A googolplex is "too big to be contained" in our universe yet here we are talking about it. We can perform operations on this number, compare it to other numbers, and even come up with mathematical proofs showing that it's too big to exist. There are an infinite amount of numbers larger than a googolplex and we could have an infinite amount of conversations about them. The material limit of the universe does not limit our ability to create information, to learn things.

There isn't enough space in the universe for an infinite series, either, yet we can (and do) still use them, we reason about them, we learn from them. We can even reduce some infinite series to a finite number. The material bounds of the universe are not a limit of knowledge.

[kubanczyk]

> The gap between what we know and what is true might have decreased immensely, but it is still infinite.

The other two commenters have taken different approaches to infinity, but it seems that your argument doesn't hold even for a plain-as-in-real-numbers infinity.

Being satisfied with finite knowledge gains, I have no hope to achieve 1% of infinity (or any other fraction of infinity).

The universe is infinite in size, another assumption. If I'd fly on vacation to Tenerife, a quantifiable shift of my position by mere thousands of miles would be "zero in relation to infinity". Yet, it's not unimportant for my rest. Talking about infinity doesn't automatically cancel all the finite measurements and bring them to zero.

[nathan_compton]

One might plausibly assert that while the particulars of the universe may be infinite, the fundamental rules which govern the universe are finite and thus at least in principle entirely knowable. While I don't think the 20th century makes an air tight case for the latter, I think it isn't an unreasonable conclusion to draw from 20th Century Physics either.

[ndsipa_pomu]

It's surprising that we find ourselves in a universe which does appear to obey certain laws. There's a whole bunch of assumptions made to help us understand how things work and it turns out they're mostly correct. i.e. It's more astounding that we CAN understand the universe and how well maths can act as a model/language to understand it.

[nathan_compton]

Not that surprising. A universe without predictable laws would be unlikely to host life. I mean physics really only knows how to do statics and oscillations and those things work because many systems are at equilibrium or just slightly perturbed from it, probably because of the mysterious low entropy condition which defines the past.

[glitchc]

Well, we can start by asserting that we do not know everything. We can assert this from the contra positive: If we did know everything, then we would have an acceptable solution to all of our problems. Since we do not, it stands to reason that we don't know everything.

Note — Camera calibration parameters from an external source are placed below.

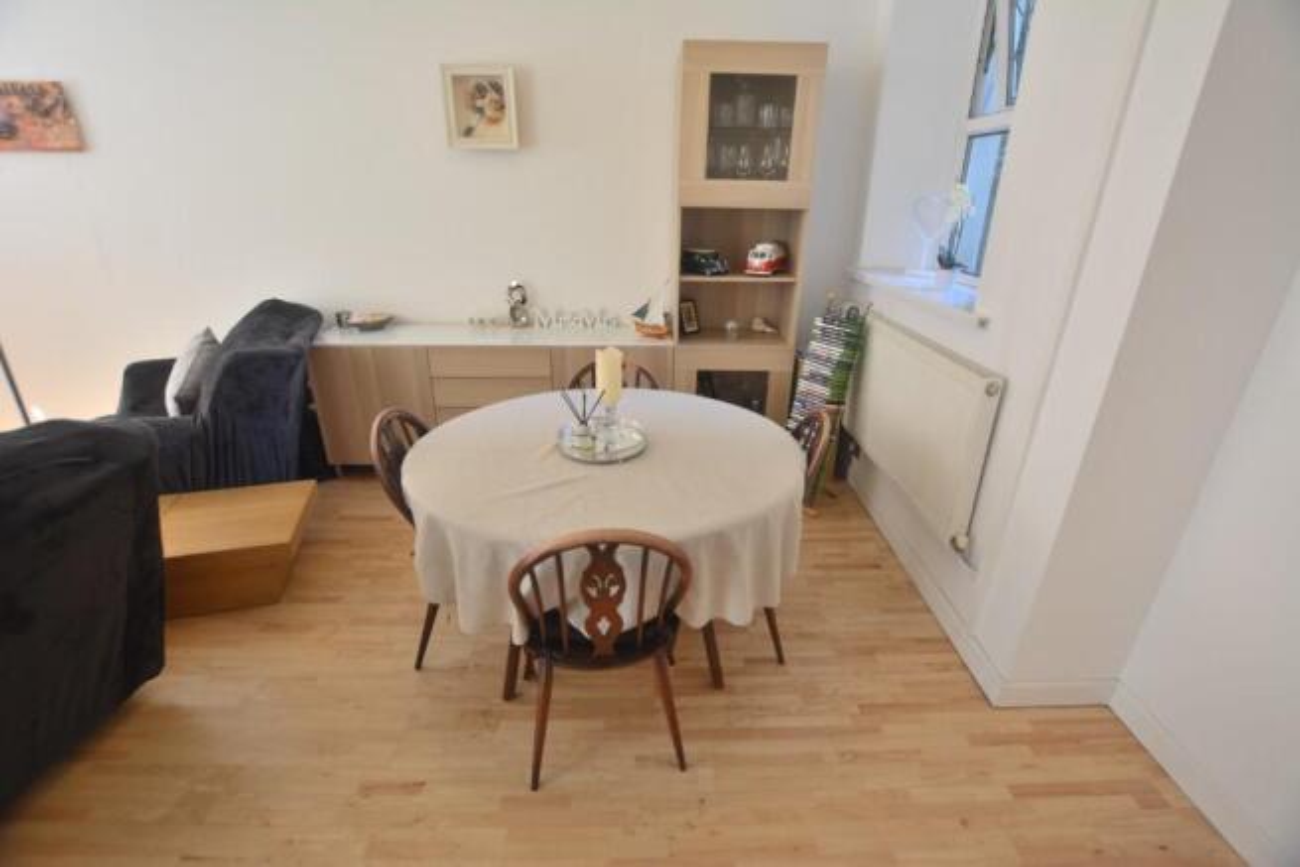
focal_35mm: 15
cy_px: 434
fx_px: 542
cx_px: 650
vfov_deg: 77.4
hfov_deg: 100.4
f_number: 4.5
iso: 400
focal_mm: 10
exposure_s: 1/80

Once we accept that the assertion is valid, then it raises the likelihood that our understanding of the world is incomplete in some way. And furthermore is incomplete to different degrees along multiple dimensions of knowledge. Whether incomplete or wrong is a word choice, it doesn't change what's missing. So with each new discovery, our understanding improves, our wrongness decreases.

[cnity]

> If we did know everything, then we would have an acceptable solution to all of our problems. Since we do not, it stands to reason that we don't know everything.

This can be proven false by contradiction: it may be possible to _know_ that one of our problems has no solution.

[glitchc]

> This can be proven false by contradiction: it may be possible to _know_ that one of our problems has no solution.

This claim requires a bit more explanation, not sure if possible. Can you elaborate, or use an example?